Nice post. I had heard about the initial scandal and the three Pfizer employees being fired, but the rest is new to me. The drug industry is so corrupt that it is hard for me to believe virtually anything they try to tell me. The government and the FDA is doing next to nothing stop it. Until we have a universal healthcare system, I will keep getting my prescriptions filled from foreign online pharmacies.

Anonymous said...

Crime and Punishment: Enough for Corporate Wrongdoing?

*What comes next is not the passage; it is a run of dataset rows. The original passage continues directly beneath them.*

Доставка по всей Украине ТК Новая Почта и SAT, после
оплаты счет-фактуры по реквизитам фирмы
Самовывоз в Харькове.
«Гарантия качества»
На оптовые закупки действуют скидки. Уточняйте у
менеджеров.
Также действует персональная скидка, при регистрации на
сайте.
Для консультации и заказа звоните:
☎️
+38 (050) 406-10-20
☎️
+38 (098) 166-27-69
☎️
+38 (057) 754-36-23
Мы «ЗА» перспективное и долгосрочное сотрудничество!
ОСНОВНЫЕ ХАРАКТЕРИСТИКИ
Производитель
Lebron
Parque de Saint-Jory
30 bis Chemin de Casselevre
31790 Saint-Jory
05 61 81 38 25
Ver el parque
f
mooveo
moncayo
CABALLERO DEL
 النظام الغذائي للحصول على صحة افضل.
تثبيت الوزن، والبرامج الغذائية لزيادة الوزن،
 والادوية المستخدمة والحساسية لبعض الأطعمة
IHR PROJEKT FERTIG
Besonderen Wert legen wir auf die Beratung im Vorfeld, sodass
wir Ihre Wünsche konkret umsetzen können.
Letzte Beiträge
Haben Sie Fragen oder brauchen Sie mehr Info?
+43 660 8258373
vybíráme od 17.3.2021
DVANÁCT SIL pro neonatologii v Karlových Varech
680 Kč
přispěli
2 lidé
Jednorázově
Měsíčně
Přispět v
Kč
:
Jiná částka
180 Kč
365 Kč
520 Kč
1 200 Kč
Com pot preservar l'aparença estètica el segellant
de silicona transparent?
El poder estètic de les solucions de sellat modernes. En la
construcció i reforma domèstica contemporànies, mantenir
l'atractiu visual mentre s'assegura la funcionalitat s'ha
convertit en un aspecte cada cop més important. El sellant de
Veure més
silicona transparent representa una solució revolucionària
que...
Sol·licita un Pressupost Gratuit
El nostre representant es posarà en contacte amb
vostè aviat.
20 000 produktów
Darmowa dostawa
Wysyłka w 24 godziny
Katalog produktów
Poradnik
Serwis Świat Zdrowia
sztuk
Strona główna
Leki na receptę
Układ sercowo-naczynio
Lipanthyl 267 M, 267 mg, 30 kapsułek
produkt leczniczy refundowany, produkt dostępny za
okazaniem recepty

Corporate crime should not be a new concept to many. However, it has evolved into more troubling ways- not only in regards to its severity, but the methods of deterrence now being implemented against corporations. So it may be becoming progressively worse for U.S. citizens as a result.
Rather than speak of all corporations, what will be discussed is government health care fraud. Fraud basically is deception with the potential to harm others. In the case of pharma companies, this may include improper promotion and marketing, meaning that such tactics are or may be deceptive misconduct that may be illegal. In addition, there are the crimes of kickbacks and lesser crimes of misbranding products. Probably more methods of wrongdoing as well do in fact exist and happen. Yet the point is that drug companies should not engage in such wrongdoing to enrich their faceless existence with profiting off those who are ill in illegal ways.
How is such conduct discovered? Typically by whistleblowers who worked for the described pharma company, and such people are rare for a number of reasons. The whistleblower then seeks legal agents and files what is called a qui tam false claims act with a district attorney’s office (Boston or Philadelphia, if you want prosecutors to take you seriously). After the case is filed, the whistleblower verbally acknowledges the charges and evidence to the chosen prosecutors and others.
Such cases usually take years for unclear reasons, yet in the past two years, the settlements from such cases has approached 2 billion dollars after investigations ended that took years, which is tax dollars returned to the American public with these settlements.
So, what has been happening once a pharma company is busted. Criminal indictment by the district prosecutor? Hardly, yet appropriate. Usually, the prosecutor’s objective is to dismiss the case, but give the impression that such activities will not be tolerated by our government. So Corporate Integrity Agreements are mandated to the pharma company, but not really taken seriously, as some have more than one of these agreements active still. It’s an invisible ankle bracelet. A pharma company can and have committed equal or worse crimes while under such an agreement. This Agreement is issued after the deferred or non prosecution agreement is sentenced to the law-breaking corporation, which basically is a pre-trial diversion. Essentialy, it’s just parole, which is supported by the DOJ and the administration. The criminals admit wrongdoing, but not guilt. And they pay a settlement in the neighborhood of hundreds of millions of dollars. Not that shocking, if you consider the income of big pharma companies. These agreements are relatively new and partially a result of suggestions from what was known as a Thompson memo, which basically was created by a DOJ guy as commandments for prosecuting corporations and variables to consider when doing so, which ultimately offered responses as to why a greater degree of punishment was not enforced.
We are one of three countries in the world with the most prisoners behind bars, yet those that do similar if not greater harm to others get out of jail free. Double standard, I would say. Is this behavior by our legal system towards corporations an effective deterrent? Most think not. It rather seems like tacit approval of their conduct. And health care fraud may be more damaging than other types in other industries, yet lack of regulation allows such crimes to continue.
Citizens should make the laws in our country. Justice would then finally exist.

“Corporations cannot commit treason, nor be outlawed, nor excommunicated, for they have no souls.”